• A few things to consider:

    I have inherited a system which has very few tables with indexes. One table has 18K rows, expected to grow to 25K by year end, row size is 140 bytes.

    It's good to have a primary key and clustered index on every table; this is generally considered a best practice. That said, 25K is not a lot of records. If you have a lot to get done I personally would not worry to much about this.

    CREATE TABLE [dbo].[CEOData](

    [StatisticsDate] [datetime] NULL,

    [Seq] [int] NULL,

    [Format] [int] NULL,

    [Stats] [varchar](50) NULL,

    [Actual] [numeric](18, 2) NULL,

    [Budget] [numeric](18, 2) NULL,

    [Variance] [numeric](18, 2) NULL,

    [PriorYear] [numeric](18, 2) NULL

    )

    Not to get off the topic but, if you have control over the table design you would probably benefit from setting these columns to NOT NULL unless they MUST be NULLable.

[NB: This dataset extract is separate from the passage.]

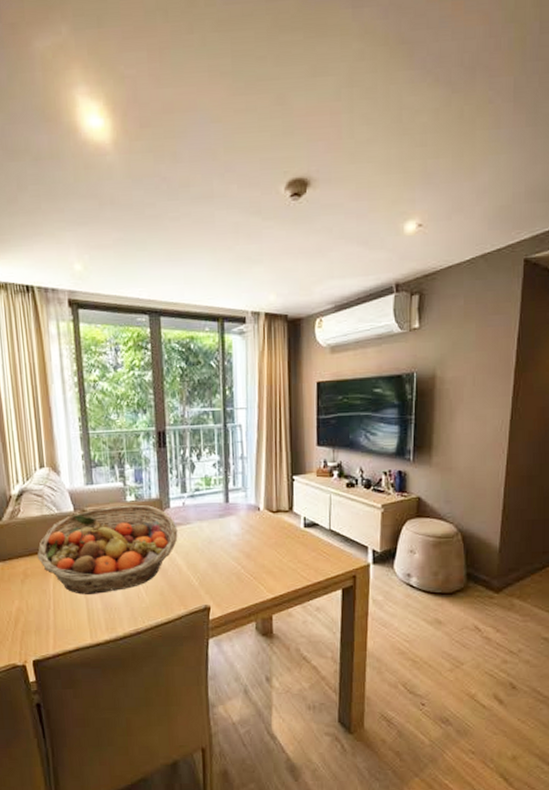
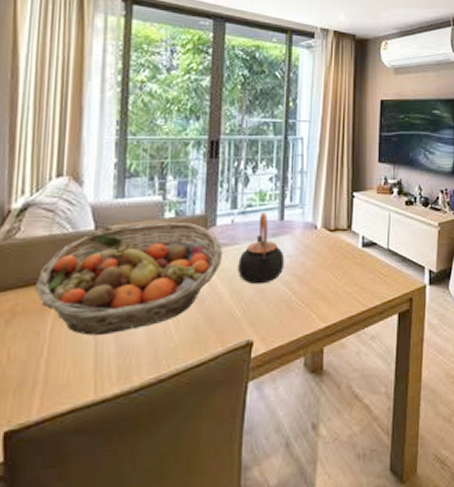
teapot: none [192,496,233,559] -> present [238,213,285,285]

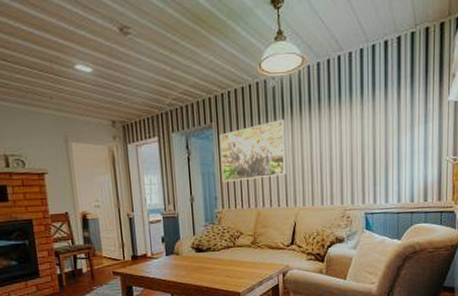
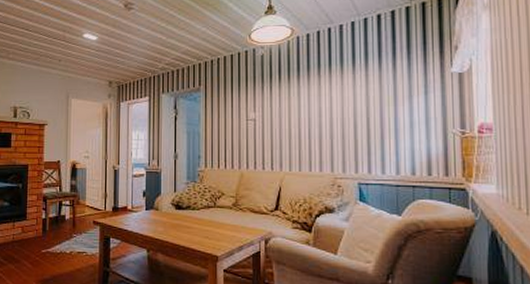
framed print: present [219,119,286,182] -> none [206,85,272,142]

    This table is never updated, 40 rows inserted daily, queried daily by StatisticsDate.

    StatisticsDate+ Stats would be unique.... if I were to create an unique clustered index on StatisticsDate+Stats, it would be unique, static and ever-increasing. But it would not be narrow.

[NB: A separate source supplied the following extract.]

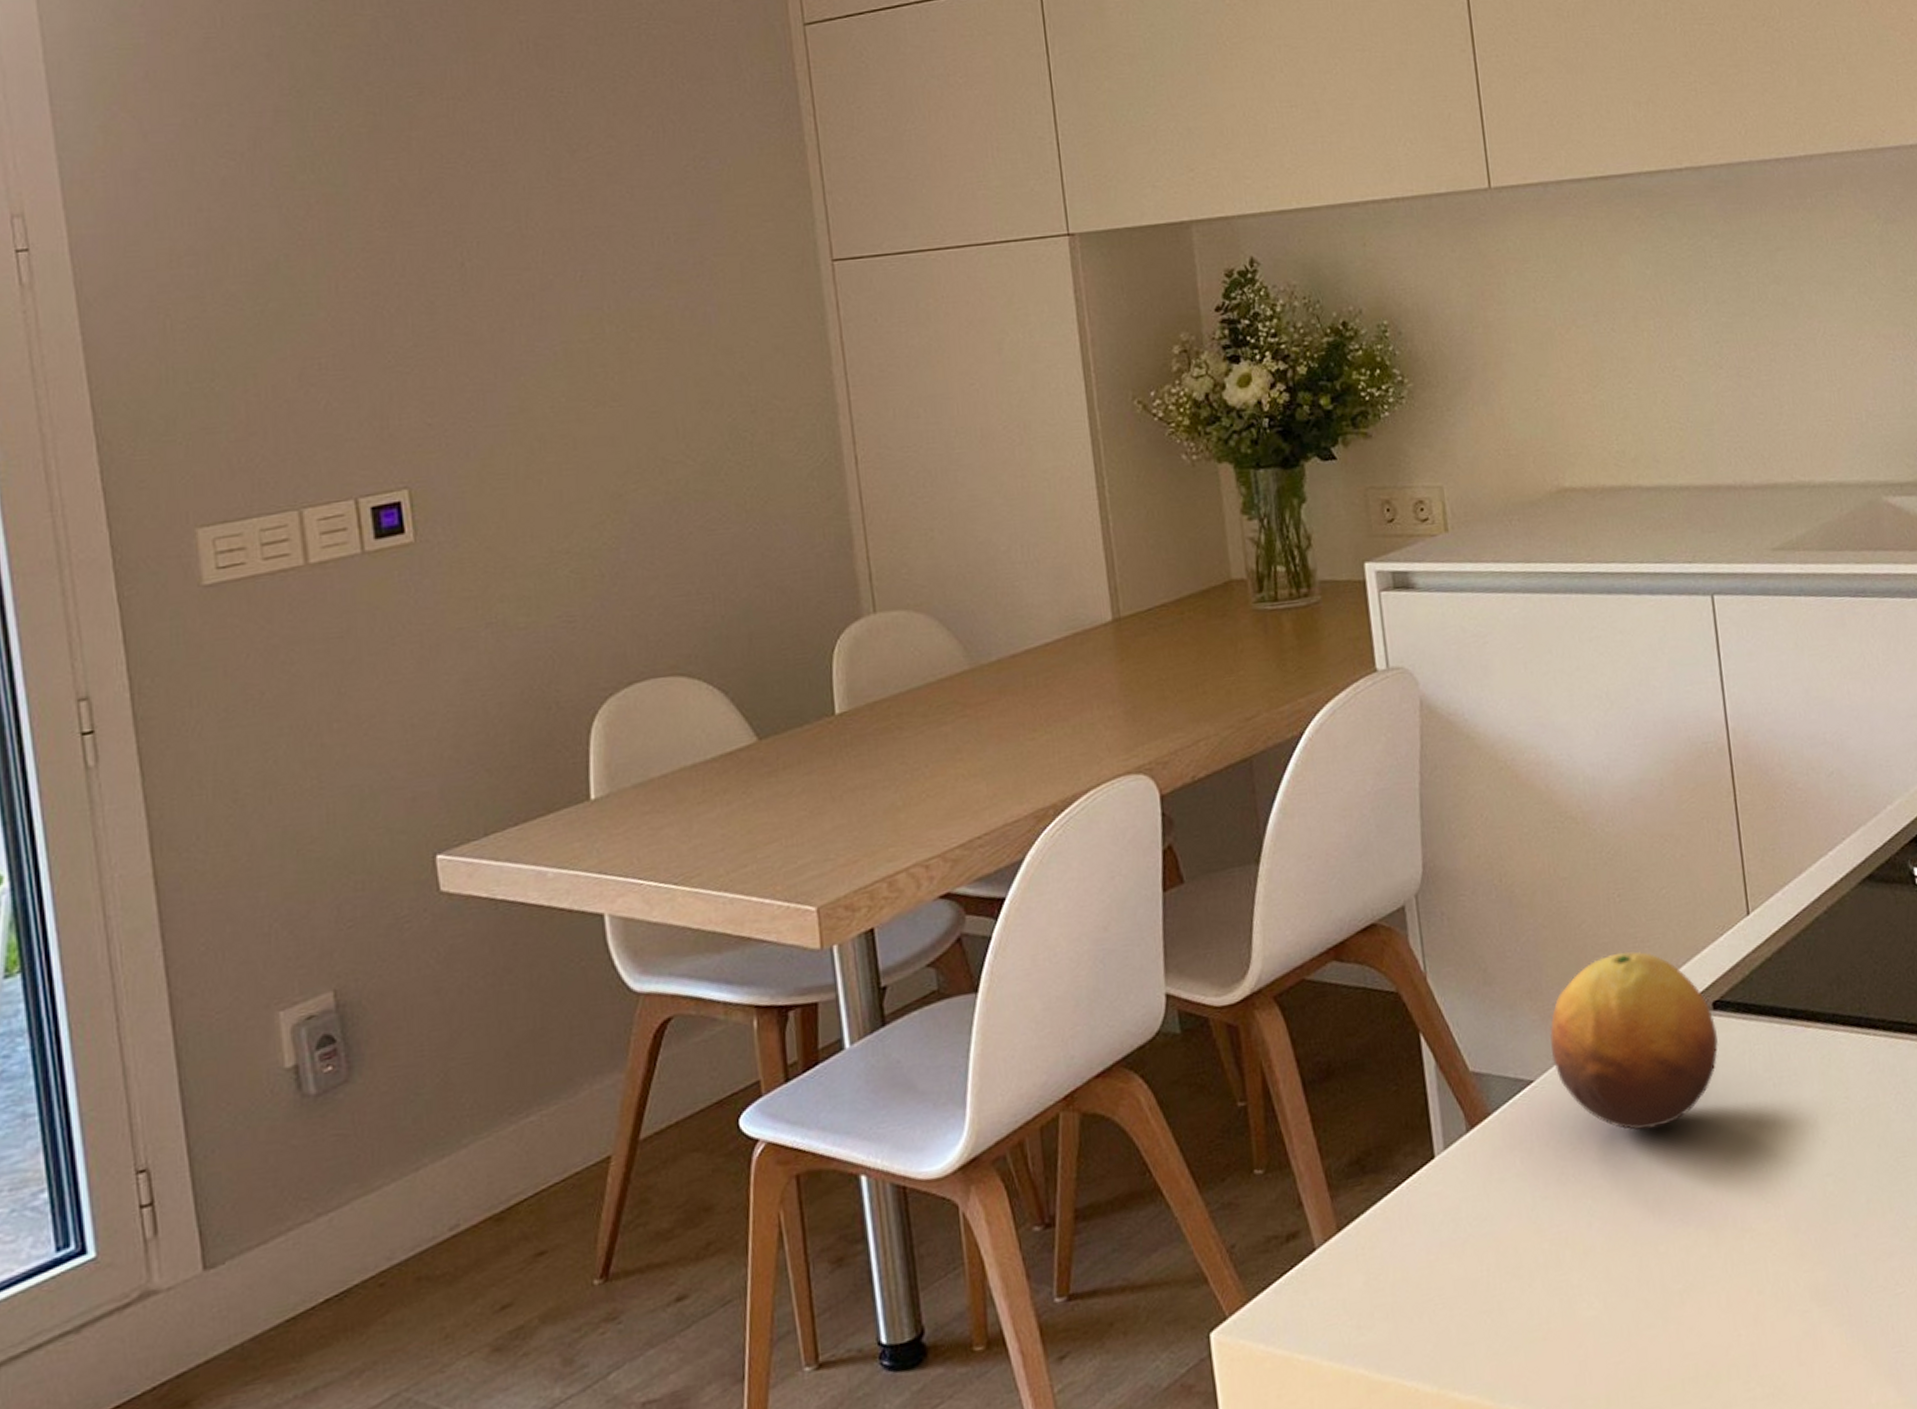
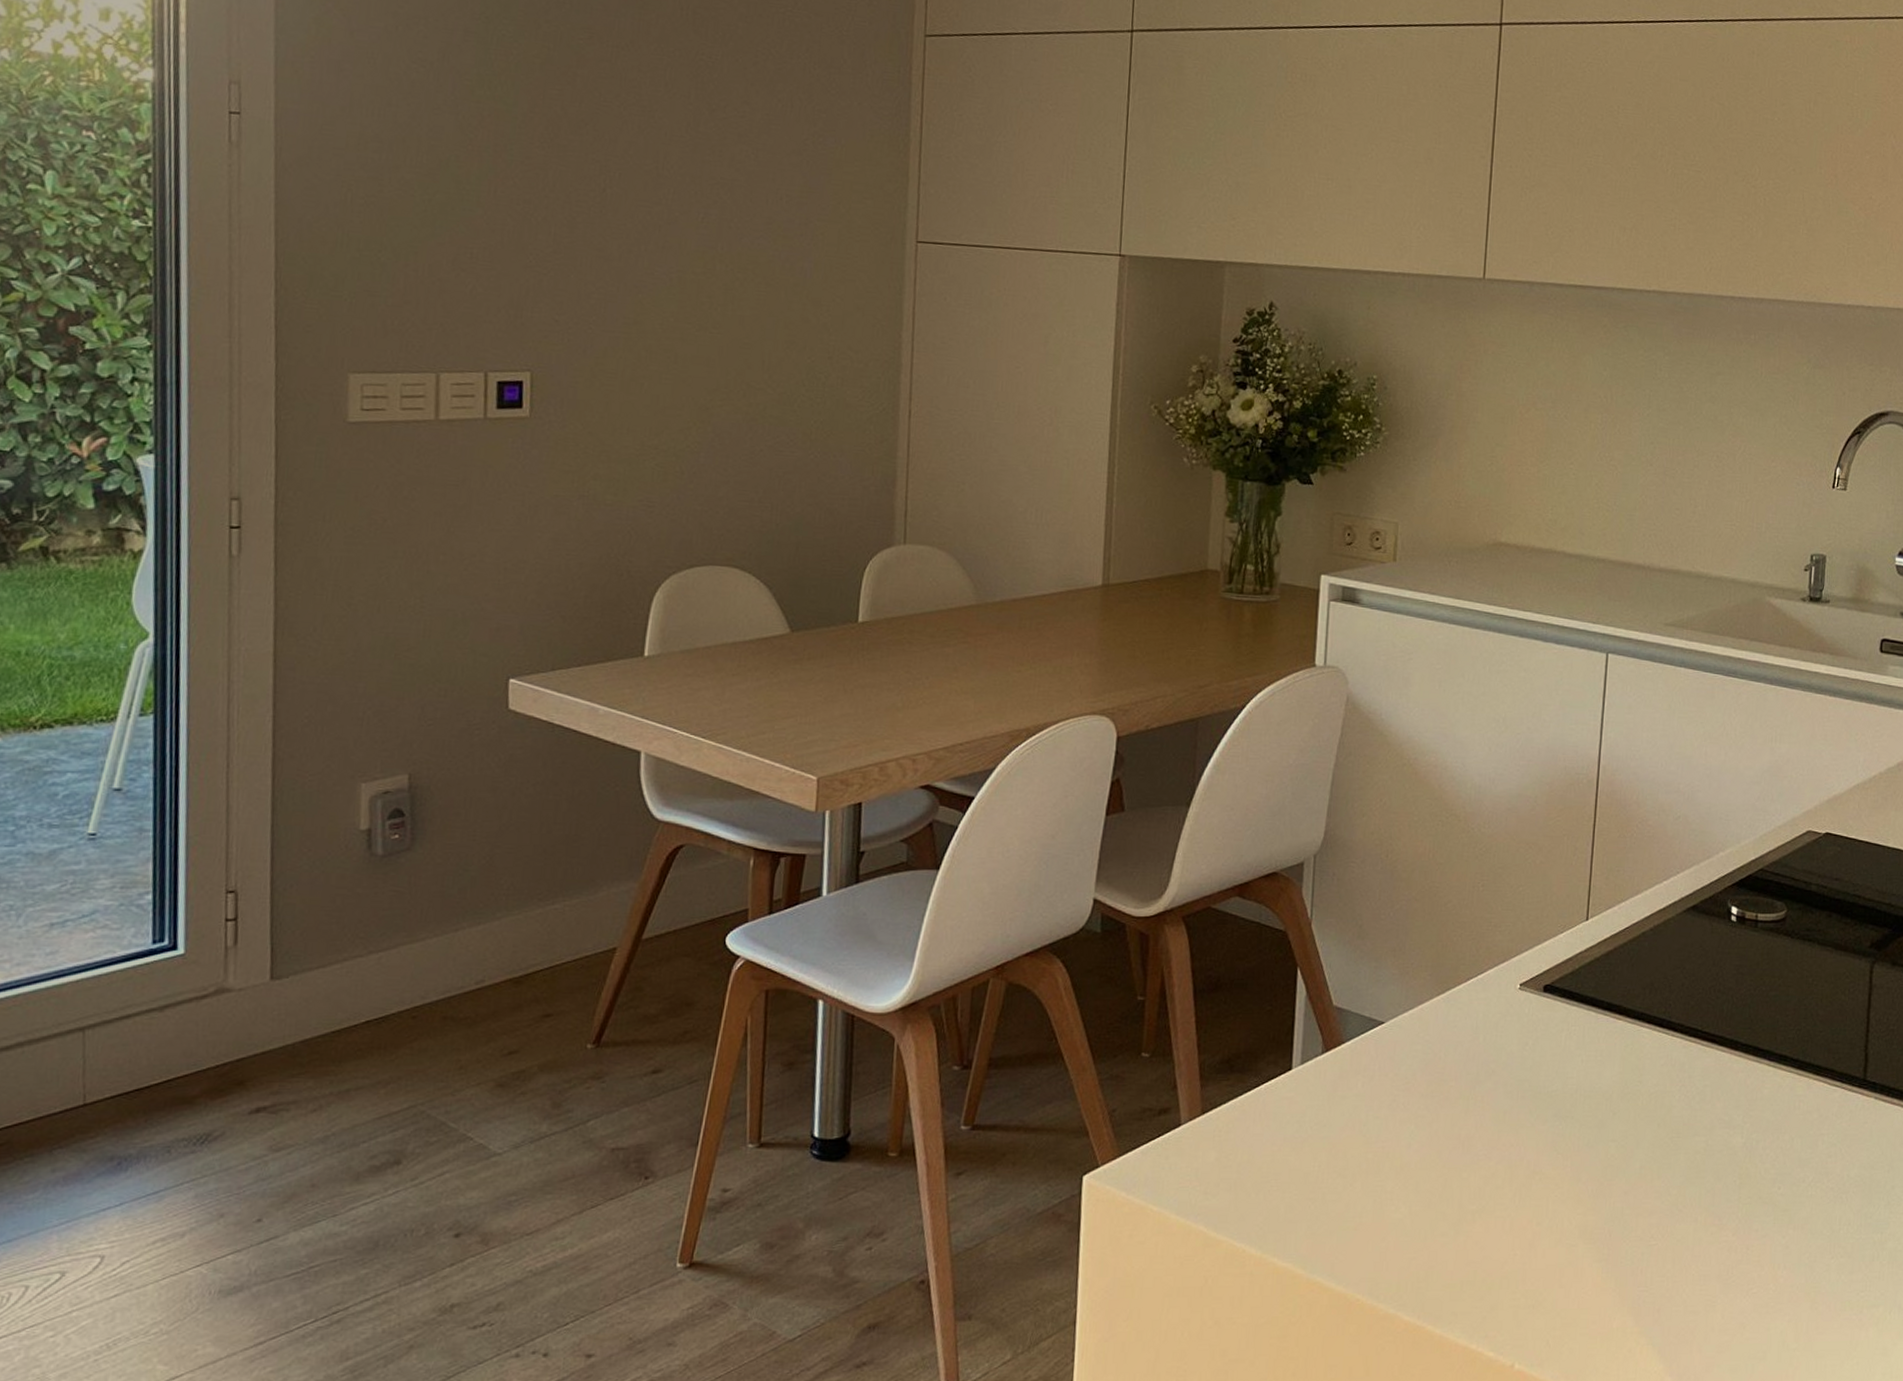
fruit: present [1550,951,1718,1131] -> none [1403,931,1543,1078]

    You would have to change these columns to not be NULLable. That's not an ideal clustering key but based on this design and the number of rows that you are dealing with I think that would be fine.

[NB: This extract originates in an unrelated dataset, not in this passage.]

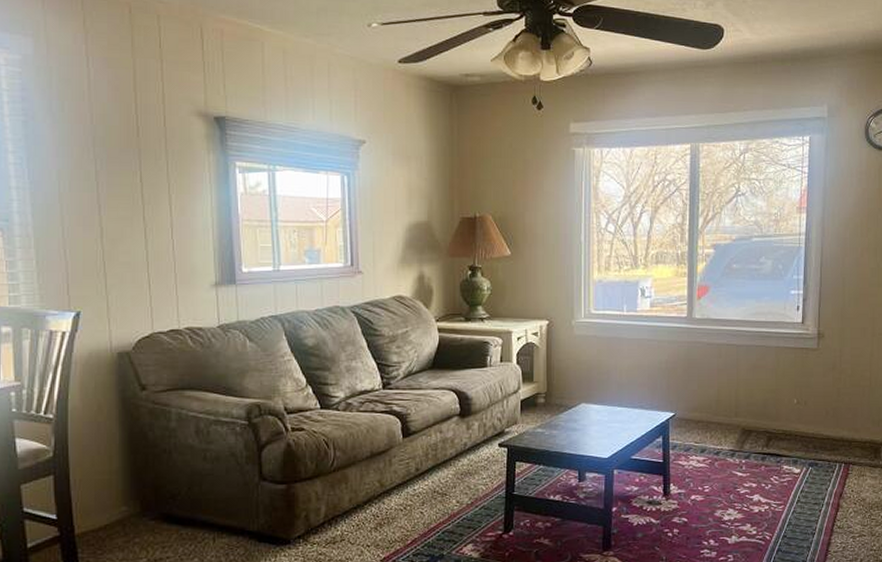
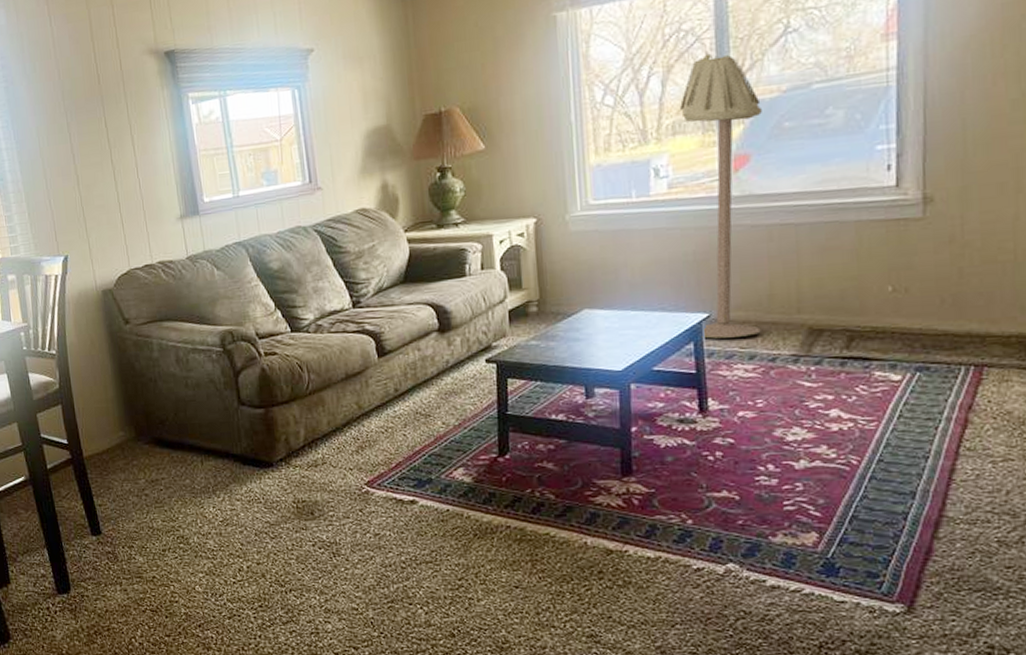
floor lamp: none [663,202,718,434] -> present [680,53,762,339]

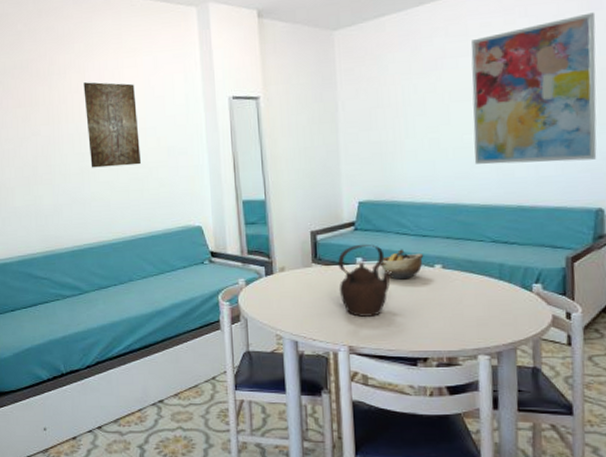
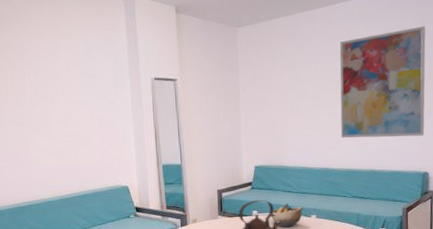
wall art: present [83,82,141,168] -> none [22,60,75,136]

    The SP which inserts to this is slow, mostly because of the number of tables and views the data is pulled from.

    Adding indexes will make that only make those inserts slower. Just an FYI.

    The report that is generated from this table is quite slow. I feel certain that having an index would help with that. This table is not accessed by end-users.

    An index may not help. If you only have 18K records in there and the report is slow it's probably not due to lack of indexes on a table. What kinds of reporting sofware are you using? How are the reports accessing the table (e.g. via stored procedure, ad-hoc SQL query)?

    The part that I am hung up about is the 'narrow' aspect of a good clustered index. Should the fact that StatisticsDate+Stats would be up to 60 bytes prevent me from using it as a clustered index?

    Thanks for your suggestions.

    In this case that might be your best option and not a terrible one considering the small number of rows you are dealing with. For a better suggestion can you post some examples of queries that are ran against this table?

    "I cant stress enough the importance of switching from a sequential files mindset to set-based thinking. After you make the switch, you can spend your time tuning and optimizing your queries instead of maintaining lengthy, poor-performing code."